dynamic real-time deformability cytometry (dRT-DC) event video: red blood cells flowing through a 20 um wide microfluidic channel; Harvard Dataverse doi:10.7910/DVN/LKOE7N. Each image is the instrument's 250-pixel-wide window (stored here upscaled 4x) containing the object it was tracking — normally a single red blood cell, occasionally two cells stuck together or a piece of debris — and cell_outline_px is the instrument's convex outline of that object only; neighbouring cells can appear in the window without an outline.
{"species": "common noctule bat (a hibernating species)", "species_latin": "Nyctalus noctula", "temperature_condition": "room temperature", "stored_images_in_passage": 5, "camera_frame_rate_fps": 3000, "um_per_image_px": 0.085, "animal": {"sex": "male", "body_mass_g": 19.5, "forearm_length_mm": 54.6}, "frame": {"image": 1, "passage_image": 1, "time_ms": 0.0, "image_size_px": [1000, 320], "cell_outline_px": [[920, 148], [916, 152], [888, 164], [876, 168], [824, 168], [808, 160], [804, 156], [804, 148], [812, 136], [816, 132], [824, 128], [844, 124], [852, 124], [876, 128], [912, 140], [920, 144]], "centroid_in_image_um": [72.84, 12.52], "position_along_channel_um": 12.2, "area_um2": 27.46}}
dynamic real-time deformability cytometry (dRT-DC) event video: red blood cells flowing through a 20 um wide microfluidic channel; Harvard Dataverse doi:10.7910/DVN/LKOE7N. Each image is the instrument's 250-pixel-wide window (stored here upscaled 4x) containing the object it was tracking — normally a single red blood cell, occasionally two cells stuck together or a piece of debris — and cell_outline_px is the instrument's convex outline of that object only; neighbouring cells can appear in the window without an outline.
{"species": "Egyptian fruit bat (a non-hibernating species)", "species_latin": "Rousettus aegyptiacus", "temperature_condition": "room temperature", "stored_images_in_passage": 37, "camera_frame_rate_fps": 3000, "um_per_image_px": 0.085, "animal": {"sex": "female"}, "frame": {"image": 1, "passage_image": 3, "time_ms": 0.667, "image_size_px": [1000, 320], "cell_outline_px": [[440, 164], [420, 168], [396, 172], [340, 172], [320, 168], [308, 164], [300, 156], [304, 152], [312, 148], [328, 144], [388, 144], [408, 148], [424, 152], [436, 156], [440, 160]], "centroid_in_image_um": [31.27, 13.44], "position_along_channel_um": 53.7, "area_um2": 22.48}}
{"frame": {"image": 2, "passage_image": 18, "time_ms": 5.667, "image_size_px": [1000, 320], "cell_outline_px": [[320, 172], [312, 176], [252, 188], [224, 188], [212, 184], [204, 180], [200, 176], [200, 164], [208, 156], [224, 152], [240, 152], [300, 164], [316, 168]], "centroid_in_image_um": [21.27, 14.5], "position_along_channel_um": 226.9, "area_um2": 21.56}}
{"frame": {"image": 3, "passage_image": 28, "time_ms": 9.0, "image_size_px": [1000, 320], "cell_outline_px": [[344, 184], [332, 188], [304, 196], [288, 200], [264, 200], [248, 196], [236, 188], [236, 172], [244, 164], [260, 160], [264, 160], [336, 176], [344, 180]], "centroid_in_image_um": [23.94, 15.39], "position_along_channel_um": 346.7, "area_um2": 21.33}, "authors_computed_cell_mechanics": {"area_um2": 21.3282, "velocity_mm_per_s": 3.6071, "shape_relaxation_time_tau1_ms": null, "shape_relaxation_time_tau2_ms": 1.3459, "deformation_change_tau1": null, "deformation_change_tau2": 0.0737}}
********
_Problem statement_
Print all of the entries exactly as they appear.

_Written answer_
dynamic real-time deformability cytometry (dRT-DC) event video: red blood cells flowing through a 20 um wide microfluidic channel; Harvard Dataverse doi:10.7910/DVN/LKOE7N. Each image is the instrument's 250-pixel-wide window (stored here upscaled 4x) containing the object it was tracking — normally a single red blood cell, occasionally two cells stuck together or a piece of debris — and cell_outline_px is the instrument's convex outline of that object only; neighbouring cells can appear in the window without an outline.
{"species": "common noctule bat (a hibernating species)", "species_latin": "Nyctalus noctula", "temperature_condition": "room temperature", "stored_images_in_passage": 5, "camera_frame_rate_fps": 3000, "um_per_image_px": 0.085, "animal": {"sex": "male", "body_mass_g": 19.5, "forearm_length_mm": 54.6}, "frame": {"image": 1, "passage_image": 1, "time_ms": 0.0, "image_size_px": [1000, 320], "cell_outline_px": [[920, 148], [916, 152], [888, 164], [876, 168], [824, 168], [808, 160], [804, 156], [804, 148], [812, 136], [816, 132], [824, 128], [844, 124], [852, 124], [876, 128], [912, 140], [920, 144]], "centroid_in_image_um": [72.84, 12.52], "position_along_channel_um": 12.2, "area_um2": 27.46}}
dynamic real-time deformability cytometry (dRT-DC) event video: red blood cells flowing through a 20 um wide microfluidic channel; Harvard Dataverse doi:10.7910/DVN/LKOE7N. Each image is the instrument's 250-pixel-wide window (stored here upscaled 4x) containing the object it was tracking — normally a single red blood cell, occasionally two cells stuck together or a piece of debris — and cell_outline_px is the instrument's convex outline of that object only; neighbouring cells can appear in the window without an outline.
{"species": "Egyptian fruit bat (a non-hibernating species)", "species_latin": "Rousettus aegyptiacus", "temperature_condition": "room temperature", "stored_images_in_passage": 37, "camera_frame_rate_fps": 3000, "um_per_image_px": 0.085, "animal": {"sex": "female"}, "frame": {"image": 1, "passage_image": 3, "time_ms": 0.667, "image_size_px": [1000, 320], "cell_outline_px": [[440, 164], [420, 168], [396, 172], [340, 172], [320, 168], [308, 164], [300, 156], [304, 152], [312, 148], [328, 144], [388, 144], [408, 148], [424, 152], [436, 156], [440, 160]], "centroid_in_image_um": [31.27, 13.44], "position_along_channel_um": 53.7, "area_um2": 22.48}}
{"frame": {"image": 2, "passage_image": 18, "time_ms": 5.667, "image_size_px": [1000, 320], "cell_outline_px": [[320, 172], [312, 176], [252, 188], [224, 188], [212, 184], [204, 180], [200, 176], [200, 164], [208, 156], [224, 152], [240, 152], [300, 164], [316, 168]], "centroid_in_image_um": [21.27, 14.5], "position_along_channel_um": 226.9, "area_um2": 21.56}}
{"frame": {"image": 3, "passage_image": 28, "time_ms": 9.0, "image_size_px": [1000, 320], "cell_outline_px": [[344, 184], [332, 188], [304, 196], [288, 200], [264, 200], [248, 196], [236, 188], [236, 172], [244, 164], [260, 160], [264, 160], [336, 176], [344, 180]], "centroid_in_image_um": [23.94, 15.39], "position_along_channel_um": 346.7, "area_um2": 21.33}, "authors_computed_cell_mechanics": {"area_um2": 21.3282, "velocity_mm_per_s": 3.6071, "shape_relaxation_time_tau1_ms": null, "shape_relaxation_time_tau2_ms": 1.3459, "deformation_change_tau1": null, "deformation_change_tau2": 0.0737}}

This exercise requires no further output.